Answer
$(-2, -1) \cup \left(-\frac{2}{3}, 0\right) $
Work Step by Step
1. Express the inequality in the form $f(x)<0, f(x)>0, f(x)\leq 0$, or $f(x)\geq 0,$
where $f$ is a Rational function.
$\displaystyle \frac{1}{x} +\frac{1}{x+1} \lt \frac{2}{x+2}$,
$\displaystyle \frac{1}{x} +\frac{1}{x+1}- \frac{2}{x+2}\lt 0$,
$\displaystyle \frac{(x+1)(x+2)+x(x+2)-2(x(x+1))}{x(x+1)(x+2)}\lt 0$,
$\displaystyle \frac{x^2+2x+x+2+x^2+2x-2x^2-2x}{x(x+1)(x+2)}\lt 0$,
$\displaystyle \frac{3x+2}{x(x+1)(x+2)}\lt 0$,
$f(x)=\displaystyle \frac{3x+2}{x(x+1)(x+2)}\lt 0$,
2.The cut points are:
$\displaystyle \frac{3x+2}{x(x+1)(x+2)} =0$
$x=-\frac{2}{3}$ or $x=0$ or $x=-1$ or $x=-2$
3. Make a table or diagram: use the test values to make a table or diagram of the sign of each factor in each interval.
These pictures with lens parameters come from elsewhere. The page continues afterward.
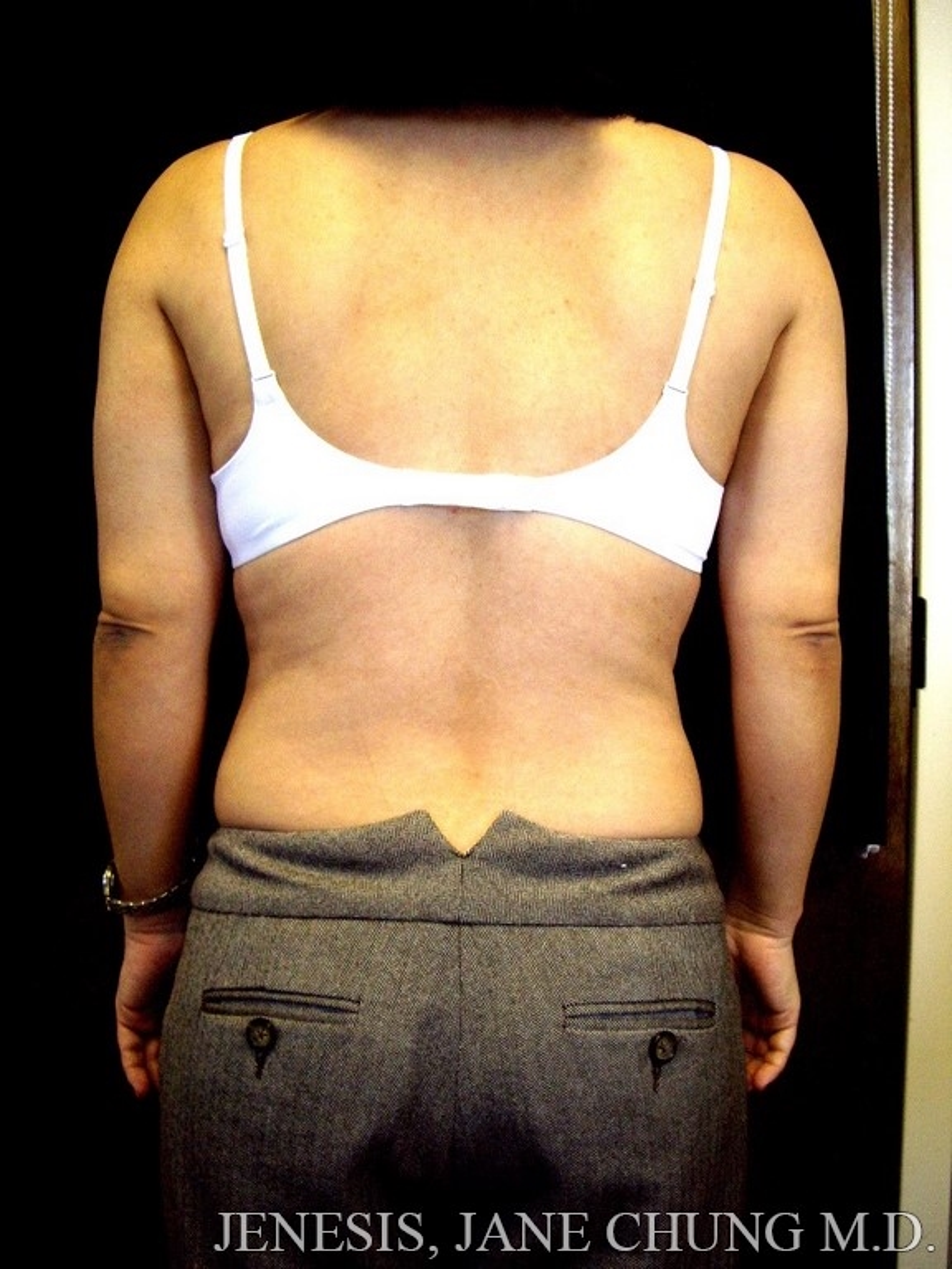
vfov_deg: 49.0
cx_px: 476
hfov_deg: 37.7
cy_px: 634
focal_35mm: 38
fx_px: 1393
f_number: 2.8
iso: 400
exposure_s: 1/40
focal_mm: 7.9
4. Test each interval's sign of $f(x)$ with a test value,
$\begin{array}{llll}
Intervals: & a=test.v. & f(a),signs & f(a) \lt 0 ? \\
& & \displaystyle \displaystyle \frac{3a+2}{a(a+1)(a+2)} & \\
(-\infty,-2) & -5 & \frac{(-)}{(-)(-)(-)}=(+) & F\\
(-2, -1) & -\frac{3}{2} & \frac{(-)}{(-)(-)(+)}=(-) & T\\
(-1, -\frac{2}{3}) & -\frac{3}{4} & \frac{(-)}{(-)(+)(+)}=(+) & F\\
(-\frac{2}{3}, 0) & -\frac{1}{2} & \frac{(+)}{(-)(+)(+)}=(-) & T\\
(0,\infty) & 5 & \frac{(+)}{(+)(+)(+)}=(+) & F\\
\end{array}$
5. Write the solution set, selecting the interval or intervals that satisfy the given inequality. If the inequality involves $\leq$ or $\geq$, include the boundary points.
Solution set: $(-2, -1) \cup \left(-\frac{2}{3}, 0\right) $